Le talmud, par contre, pense que tous discours est essentiellement manipulateur, par ce que la parole a un impact sur l’auditeur, et que l’énonciateur anticipe cet impact. Cependant, c’est à travers ce discours manipulateur, que l’homme peut avoir accès a la vérité objective.
Cette idée peut paraitre abstraite, je vais essayer de la clarifier par des exemples.
Voilà un exemple de la logique grec qui se trouve à la fin du livre de la logique du rav moshe Haïm Lutzzatto (chapitre complémentaire, syllogisme appliqué) :
« Peut-on enseigner la sagesse a un barbare ? Il faut répondre que non, car un barbare n’est pas comparable à un être humain civilisé.
Le syllogisme expliquant cette preuve est
Un être humain civilisé est quelqu’un qui peut acquérir la connaissance.
Un barbare n’est pas un être humain civilisé,
Donc, on ne peut pas enseigner la connaissance a un barbare. »
Dans ce raisonnement grec, la logique est statique, non seulement on ne prend pas en compte l’auditeur, mais en plus on ne prend pas en compte la fonction analysée par le raisonnement, qui est celle « d’enseigner la sagesse ». Le discours n’est pas performatif, il ne peut être qu’analytique.
Prenons maintenant un exemple pris au hasard de la logique du talmud.
Hulin « la Mishna dit «la chehitah faite par un non juif n’est pas valide et la carcasse de l’animal rend impure si on la déplace, comme celle d’une nevelah. (Nevelah : un animal mort naturellement sans chehitah) »
Le talmud analyse : « c’est évident ! puisque l’animal est une nevelah, il est normal qu’il impurife celui qui le déplace (le statut d’une nevelah est explicite dans la torah !)
Rava dit, il faut déduire de la Mishna la loi suivante, il y a un autre animal qui rend impur a un degré supérieur, c’est l’animal que l’on a égorgé en l’honneur de l’idolâtrie, dont la carcasse rend impure tout celui qui se trouve dans la même pièce, comme le dit ailleurs rabi Yehouda ben Beterah.
Deuxième version.

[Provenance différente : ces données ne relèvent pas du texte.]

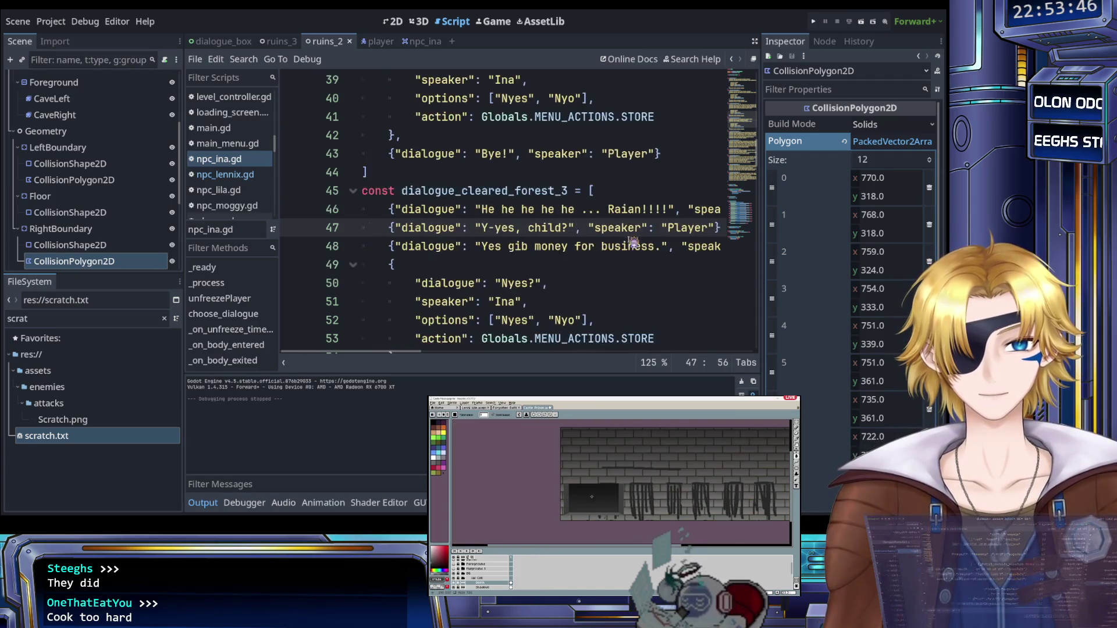
{"action": "left_click", "coordinate": [482, 246]}
{"action": "left_click_drag", "start_coordinate": [484, 246], "coordinate": [661, 246]}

Rava dit il faut déduire de la Mishna que même si l’animal a été égorgé en l’honneur de l’idolâtrie il ne rend impure que celui qui le déplace et pas tout celui qui se trouve dans la même pièce, et la Mishna vient exclure l’avis de rabi Yehouda ben Beterah. »
Ce raisonnement du talmud n’est pas logique. Car les deux déductions s’annulent l’une l’autre. Si on peut déduire de la Mishna une chose ou son oppose, cela revient à dire que l’on ne peut rien en déduire du tout. Pourtant la Mishna maintient ces déductions comme étant patentes. Dans la halakha on va retenir la deuxième version de Rava.

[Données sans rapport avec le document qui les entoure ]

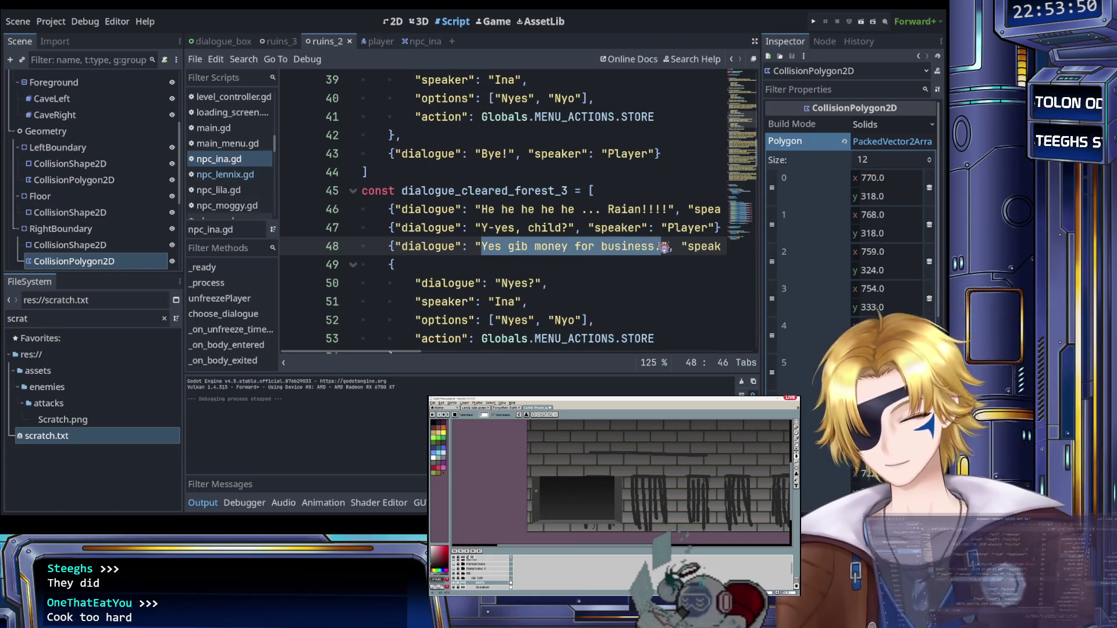
{"action": "type", "text": "Ina\", \"speaker\": \"Ina\"},"}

Comment est-ce possible ? le talmud ne cherche pas à analyser mécaniquement ou grammaticalement ce que le texte de la Mishna a voulu dire, il sait simplement que l’auteur de la Mishna a voulu dire quelque chose d’une manière implicite, à travers une périphrase. Conclure qu’il n’a rien voulu dire n’est pas une option. Le raisonnement s’articule autour de l’interprétation de la volonté de l’auteur pas sur l’énoncé du texte lui-même.
Dans la talmud le discours est performatif, on ne peut analyser la vérité d’un énoncé qu’à travers cette évidence.
Le talmud ou le midrash tout comme presque tous les exégètes bibliques ne cherchent pas à savoir ce qui est vrai ou ce qui est faut, ce que l’on peut apprendre d’un texte ou pas, ils ne cherchent pas à comprendre la volonté de D, ils cherchent à savoir quel est l’impact que l’auteur a voulu laisser sur nous. Comment l’auteur a-t-il voulu nous manipuler.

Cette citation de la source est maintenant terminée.